Actually the cooker is brand new. We purchased a the property a couple of years ago and had the same problem with the cooker already installed. So thought it was a dodgy cooker so decided to replace it and still have the same issue! Looking at the cooker that was originally installed whilst it looked quite old there was not a mark inside and looked like it had never been used! The property only had one previous owner an I assume the previous owner also had the same issue and therefore never used the cooker since they purchased the property from new. Does that give you any more clues?

Thanks
Mal
This could indicate a fault on the cooker circuit if it has been happening with different appliances. Get a local electrician to check it out for you.
 

plugsandsparks

Electrician's Arms
oops. look like you already guessed it was the cooker, thats one out of the way, the rest need test equipment and someone capable of using it, what other ccts are fed from the RCD, i.e. what goes off as well as the cooker ?
 

Murdoch

Electrician's Arms
I hate to state the obvious but unless you have proper test kit and the competence to use it and interpret the results nothing is going to change .

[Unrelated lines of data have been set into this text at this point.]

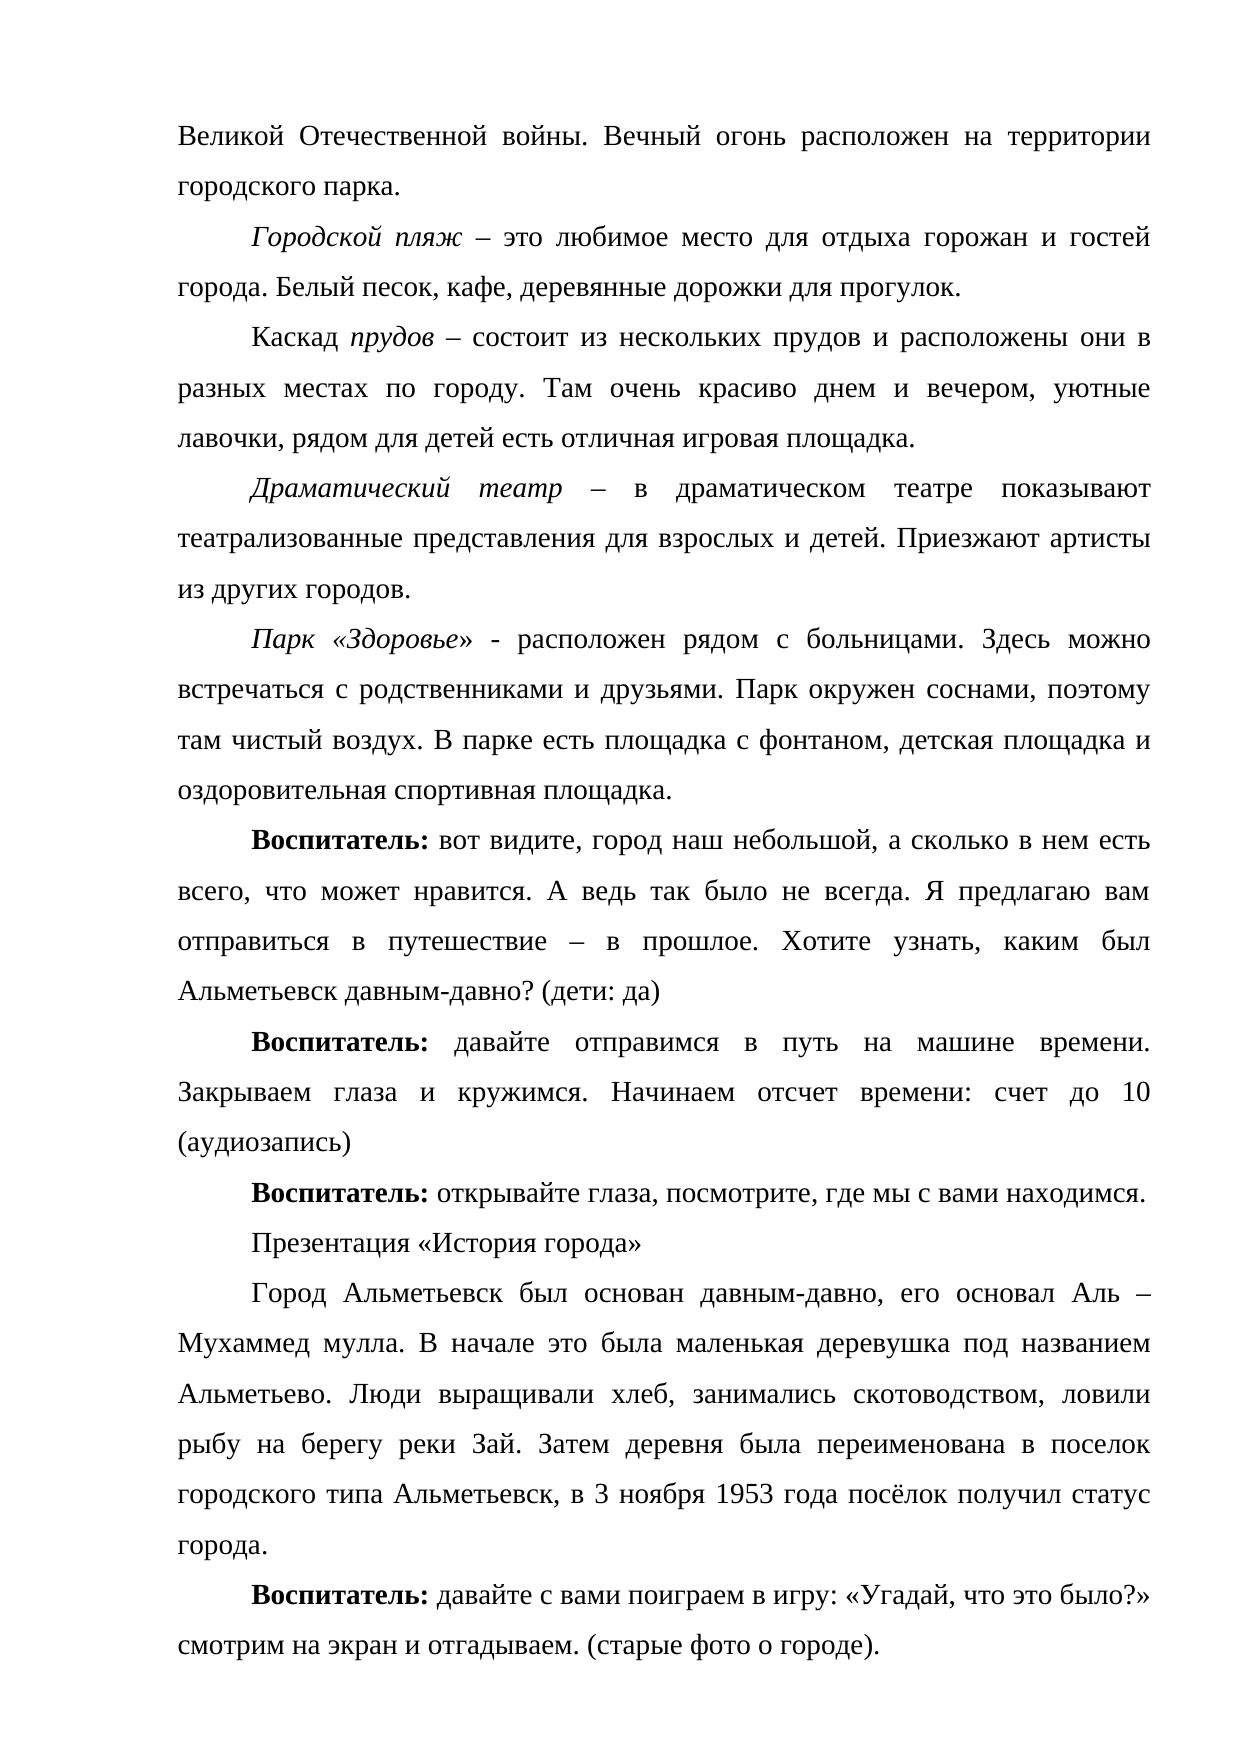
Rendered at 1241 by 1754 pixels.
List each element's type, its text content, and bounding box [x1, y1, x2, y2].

text Парк «Здоровье» - расположен рядом с больницами. Здесь можно встречаться с родственниками и друзьями. Парк окружен соснами, поэтому там чистый воздух. В парке есть площадка с фонтаном, детская площадка и оздоровительная спортивная площадка. [177, 621, 1152, 806]
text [177, 118, 1152, 202]
text Воспитатель: давайте отправимся в путь на машине времени. Закрываем глаза и кружимся. Начинаем отсчет времени: счет до 10 (аудиозапись) [177, 1024, 1152, 1158]
text Воспитатель: вот видите, город наш небольшой, а сколько в нем есть всего, что может нравится. А ведь так было не всегда. Я предлагаю вам отправиться в путешествие – в прошлое. Хотите узнать, каким был Альметьевск давным-давно? (дети: да) [177, 822, 1152, 1007]
text Драматический театр – в драматическом театре показывают театрализованные представления для взрослых и детей. Приезжают артисты из других городов. [177, 470, 1152, 604]
text Городской пляж – это любимое место для отдыха горожан и гостей города. Белый песок, кафе, деревянные дорожки для прогулок. [177, 219, 1152, 303]
text Город Альметьевск был основан давным-давно, его основал Аль – Мухаммед мулла. В начале это была маленькая деревушка под названием Альметьево. Люди выращивали хлеб, занимались скотоводством, ловили рыбу на берегу реки Зай. Затем деревня была переименована в поселок городского типа Альметьевск, в 3 ноября 1953 года посёлок получил статус города. [177, 1275, 1152, 1560]
text Воспитатель: давайте с вами поиграем в игру: «Угадай, что это было?» смотрим на экран и отгадываем. (старые фото о городе). [177, 1577, 1152, 1661]
text Воспитатель: открывайте глаза, посмотрите, где мы с вами находимся. [177, 1175, 1152, 1208]
text Каскад прудов – состоит из нескольких прудов и расположены они в разных местах по городу. Там очень красиво днем и вечером, уютные лавочки, рядом для детей есть отличная игровая площадка. [177, 319, 1152, 453]
text Презентация «История города» [177, 1225, 1152, 1258]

A spark could test the circuit for you ............... but it will cost........
 

davesparks

Forum Mentor
Actually the cooker is brand new. We purchased a the property a couple of years ago and had the same problem with the cooker already installed. So thought it was a dodgy cooker so decided to replace it and still have the same issue!
That’s an expensive way to find out that it’s not the cooker at fault!
 

plugsandsparks

Electrician's Arms
Just the gas hob igniter nothing else.
Well that narrows it down a bit, if the fault is consistent and predictable an electrician should find it in an hour and as the most expensive part is the RCD, its worth giving a local electrician a call. He needs an RCD tester and a clamp meter, i know alot dont travel with these , so might be worth making sure he/she has them on his/her person before venturing out to chez MG... cheers P&S
 

davesparks

Forum Mentor
Yes I agree but it seems the only way I can go?!
You could have called an electrician in and paid quite a bit less than the price of a new cooker to diagnose the problem.
Now that you’ve bought the cooker you are considering replacing an RCCB to see if that fixes it?
This means opening up the consumer unit where there are live parts which you may not be able to isolate, so it’s not just your money you are risking but potentially your life.